Typhoon Phanfone has killed at least 28 people in central Philippines on Christmas Day and left 12 missing, while thousands have been forced to flee their homes.

The locally known as Typhoon Ursula ravaged three provinces, as it fist made landfall on Eastern Samar province on Tuesday and continued to sweep west across the Eastern Visayas region, southern Luzon and Western Visayas the next day.

The typhoon tore roofs off houses and destroyed water and power lines, and led to severe floodings and landslides in many cities, according to the government’s office of civil defence.

Flights and ferries were canceled, leaving behind thousands travelling on their way home, while many major roads remain impassable and internet and mobile networks are cut in badly damaged areas.

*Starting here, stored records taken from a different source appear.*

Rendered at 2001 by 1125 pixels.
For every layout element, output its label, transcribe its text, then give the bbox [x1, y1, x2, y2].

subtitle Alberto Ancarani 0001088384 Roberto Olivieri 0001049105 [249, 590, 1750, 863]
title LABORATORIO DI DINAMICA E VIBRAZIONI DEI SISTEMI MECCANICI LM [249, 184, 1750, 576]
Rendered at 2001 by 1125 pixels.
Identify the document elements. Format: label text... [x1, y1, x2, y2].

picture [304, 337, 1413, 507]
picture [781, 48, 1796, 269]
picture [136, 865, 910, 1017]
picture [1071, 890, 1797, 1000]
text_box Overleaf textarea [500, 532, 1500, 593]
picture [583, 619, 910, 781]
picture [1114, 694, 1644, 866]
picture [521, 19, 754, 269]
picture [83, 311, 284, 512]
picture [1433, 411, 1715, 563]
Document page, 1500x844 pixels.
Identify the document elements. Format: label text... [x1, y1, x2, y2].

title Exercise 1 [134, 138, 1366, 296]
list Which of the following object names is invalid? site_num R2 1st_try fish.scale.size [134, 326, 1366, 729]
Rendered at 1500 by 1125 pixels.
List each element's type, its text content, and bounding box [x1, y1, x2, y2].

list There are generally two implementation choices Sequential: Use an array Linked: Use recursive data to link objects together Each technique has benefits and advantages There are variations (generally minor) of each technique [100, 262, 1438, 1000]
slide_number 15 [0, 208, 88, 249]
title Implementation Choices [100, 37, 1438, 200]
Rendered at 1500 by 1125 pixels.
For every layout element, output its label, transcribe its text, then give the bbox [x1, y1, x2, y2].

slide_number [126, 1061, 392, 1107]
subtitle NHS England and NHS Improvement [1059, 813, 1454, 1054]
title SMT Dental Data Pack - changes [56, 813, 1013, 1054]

According to the National Disaster Risk Reduction and Management Council (NDRRMC), a total of 58,400 people were pre-emptively evacuated ahead of the typhoon, forced to spend Christmas Eve and Christmas Day in temporary evacuation shelters at school gymnasiums and bus terminals.

“Ursula”, that touched gusts of 95 kilometres per hour, was reported to be easing in strength on Thursday, as it moved over the western Philippines toward the South China Sea .

“I join in the pain that affected the dear people of the Philippines because of the Typhoon Phanfone. I pray for the numerous victims, for the injured and for their families,” said Pope Francis.

Rescue operations in flooded communities are still taking place, while the death toll is constantly rising.

Philippines are struck by more than 20 typhoons annually with Typhoon Haiyan in 2013 being the deadliest, leaving more than 6,000 victims behind. Typhoon Kammuri hit Philippines just three weeks ago, killing at least 17 people, as it ripped the capital Manila and neighbour areas.